▶ [Exercise]: Go through the records underneath and count the lines that include the string "type". Give nothing but the number.
──────── Record excerpts
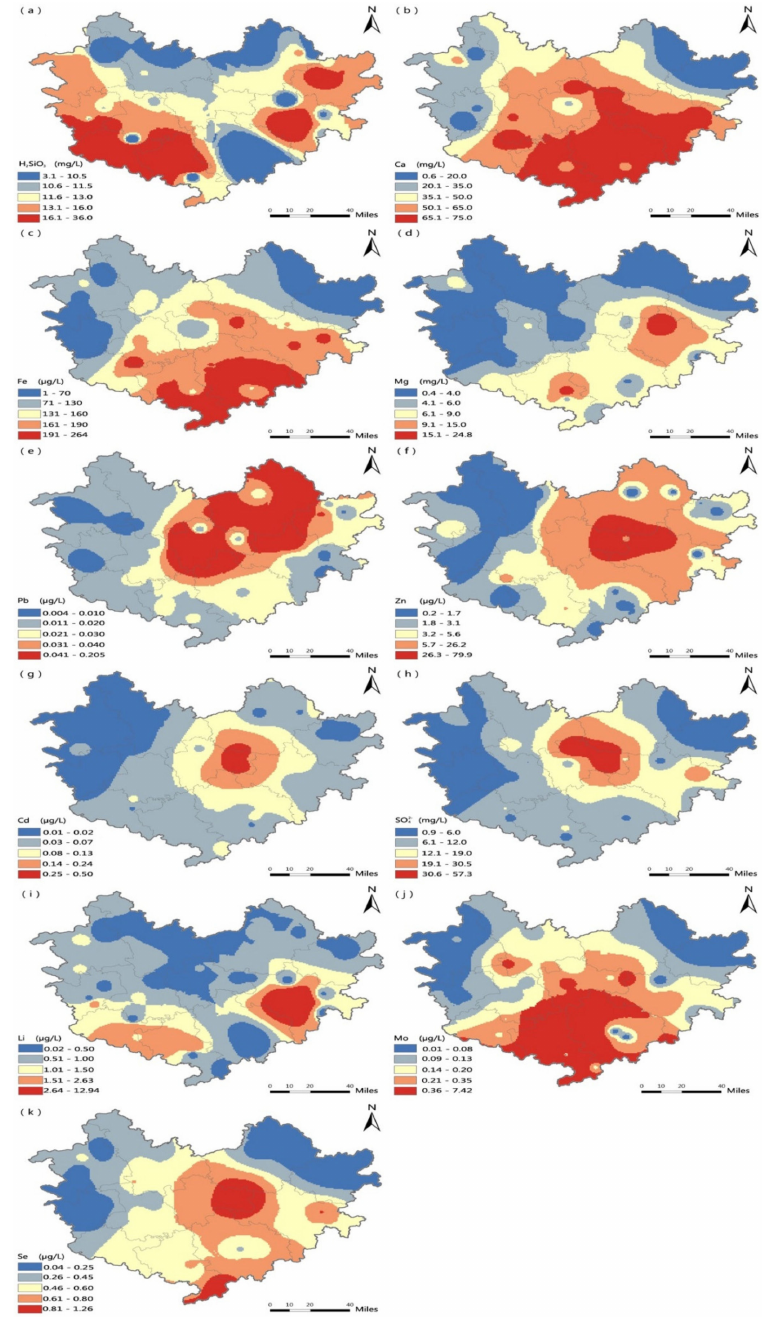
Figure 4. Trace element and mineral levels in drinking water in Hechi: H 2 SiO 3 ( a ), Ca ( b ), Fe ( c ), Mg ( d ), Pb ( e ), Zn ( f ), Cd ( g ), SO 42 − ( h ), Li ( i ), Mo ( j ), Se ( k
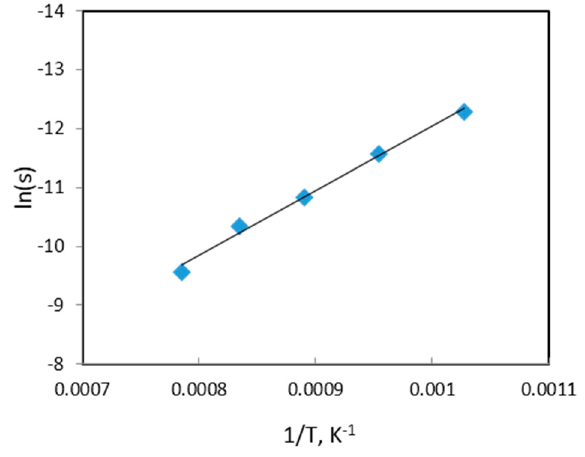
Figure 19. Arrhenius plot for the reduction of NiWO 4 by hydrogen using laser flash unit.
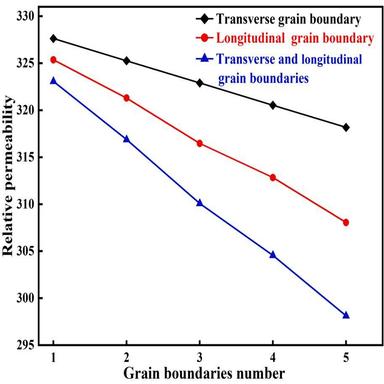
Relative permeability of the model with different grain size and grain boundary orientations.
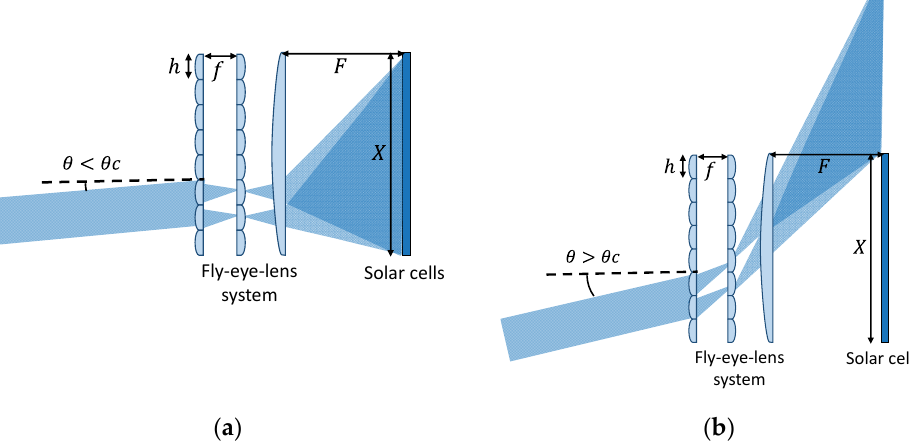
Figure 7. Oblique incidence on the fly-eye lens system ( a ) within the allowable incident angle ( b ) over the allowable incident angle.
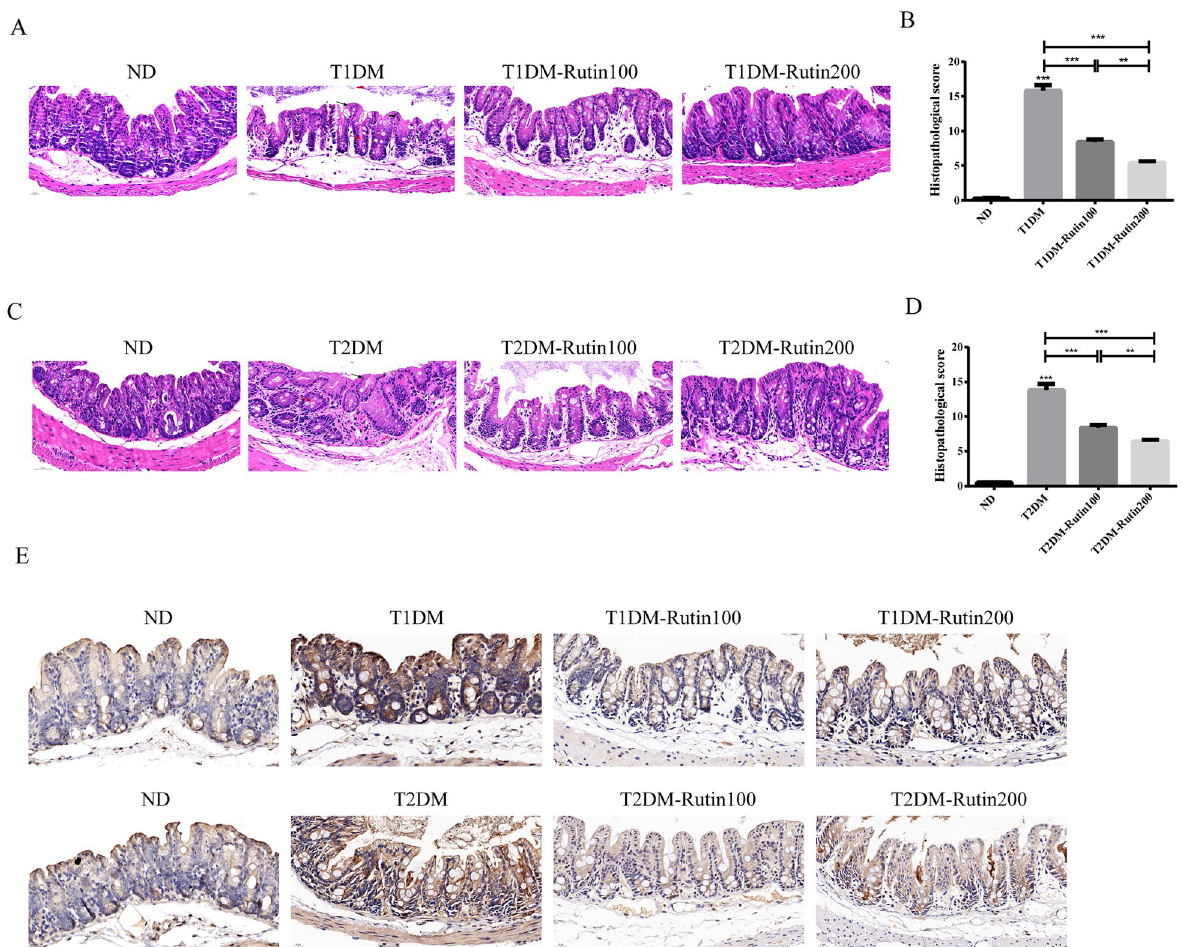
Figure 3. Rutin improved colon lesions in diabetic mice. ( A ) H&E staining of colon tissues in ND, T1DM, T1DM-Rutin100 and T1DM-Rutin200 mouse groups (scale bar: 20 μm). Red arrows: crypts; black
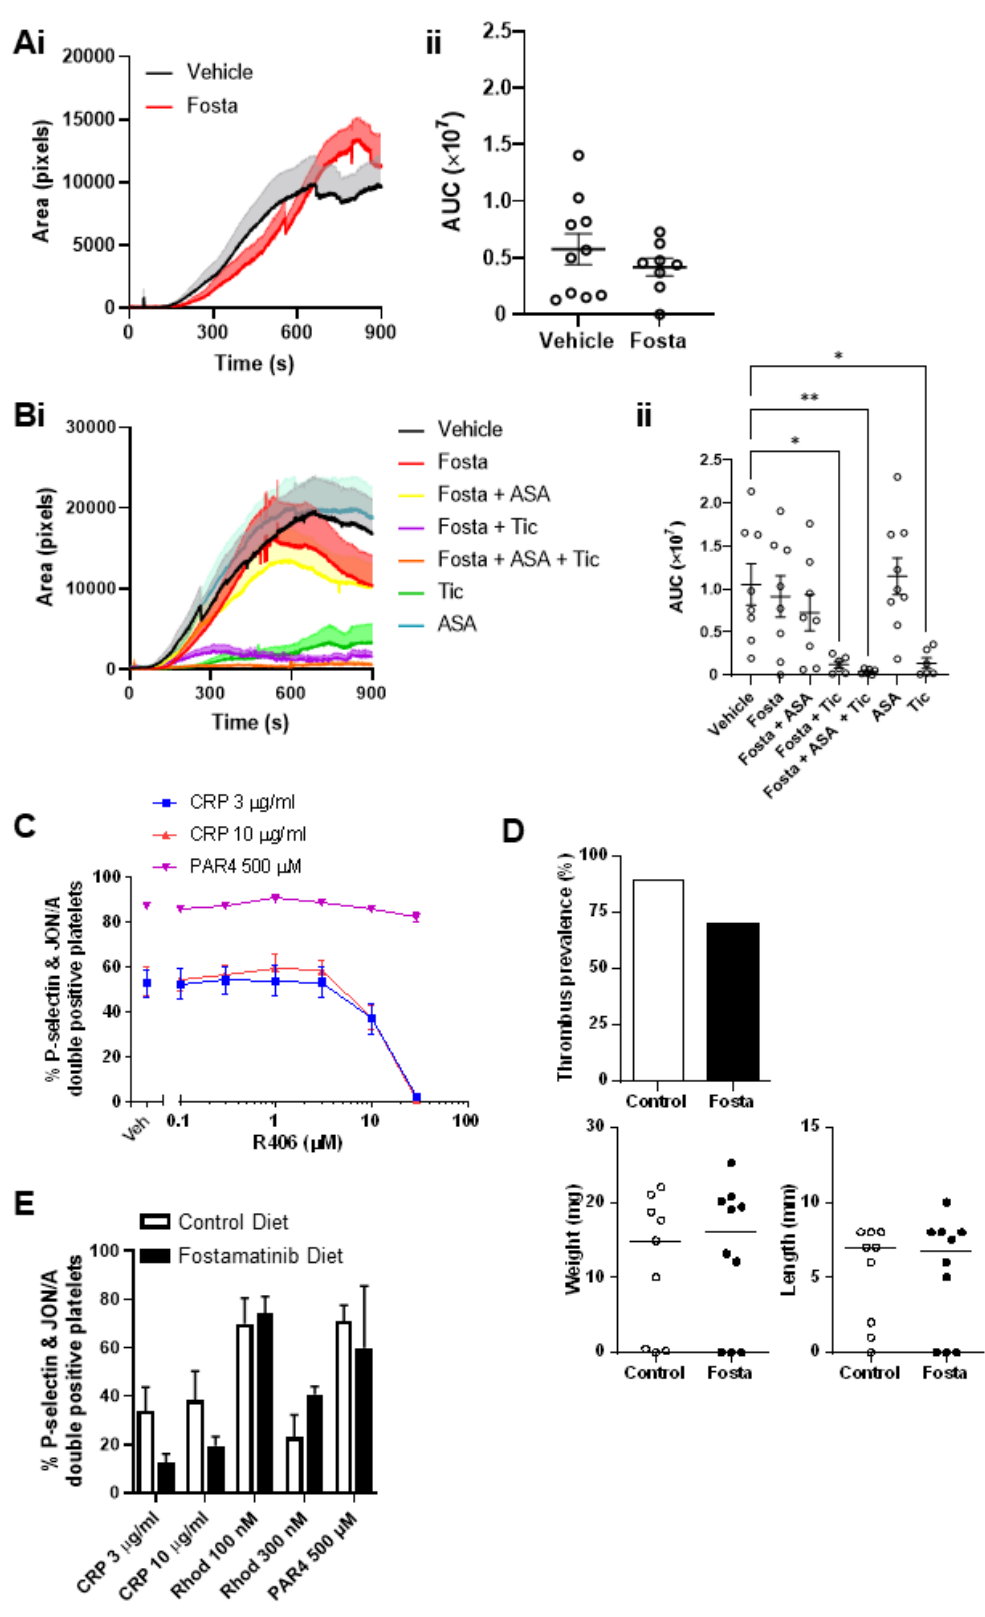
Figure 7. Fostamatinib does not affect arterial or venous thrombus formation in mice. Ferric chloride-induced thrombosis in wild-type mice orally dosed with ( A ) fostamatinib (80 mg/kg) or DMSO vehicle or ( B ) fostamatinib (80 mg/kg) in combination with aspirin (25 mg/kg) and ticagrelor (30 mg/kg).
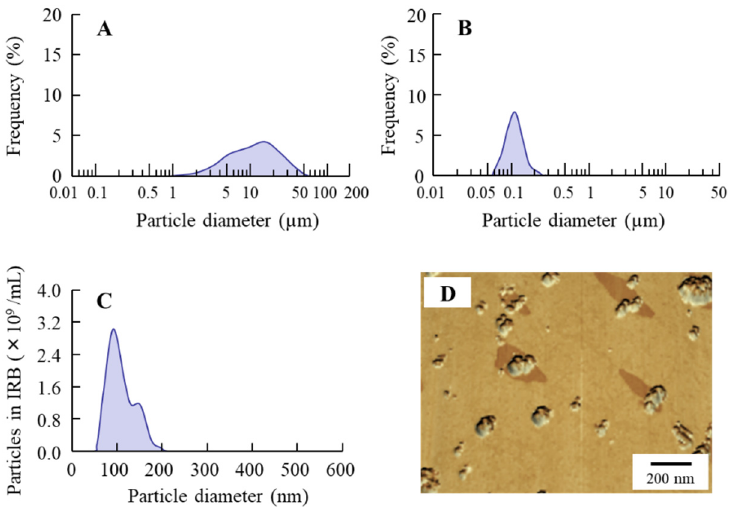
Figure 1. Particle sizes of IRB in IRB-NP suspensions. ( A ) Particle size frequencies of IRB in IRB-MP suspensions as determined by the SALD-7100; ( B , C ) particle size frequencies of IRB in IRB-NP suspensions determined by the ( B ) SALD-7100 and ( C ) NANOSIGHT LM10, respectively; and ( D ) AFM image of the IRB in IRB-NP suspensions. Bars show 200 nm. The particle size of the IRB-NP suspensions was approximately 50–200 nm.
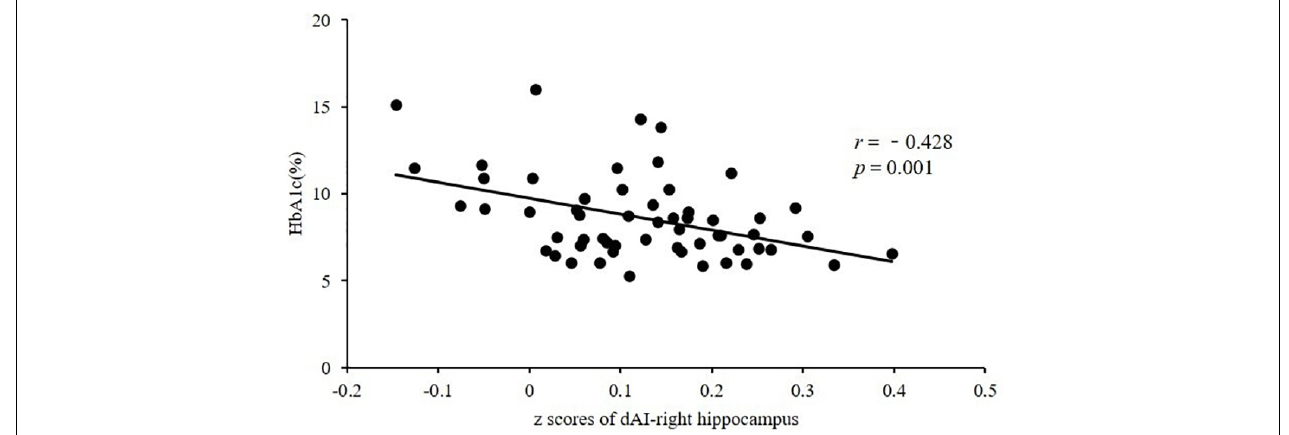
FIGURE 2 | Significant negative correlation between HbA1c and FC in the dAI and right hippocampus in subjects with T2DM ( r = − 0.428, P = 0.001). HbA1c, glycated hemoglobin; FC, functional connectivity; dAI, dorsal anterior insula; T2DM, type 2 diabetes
────────────────
▶ [Answer for the task]: 2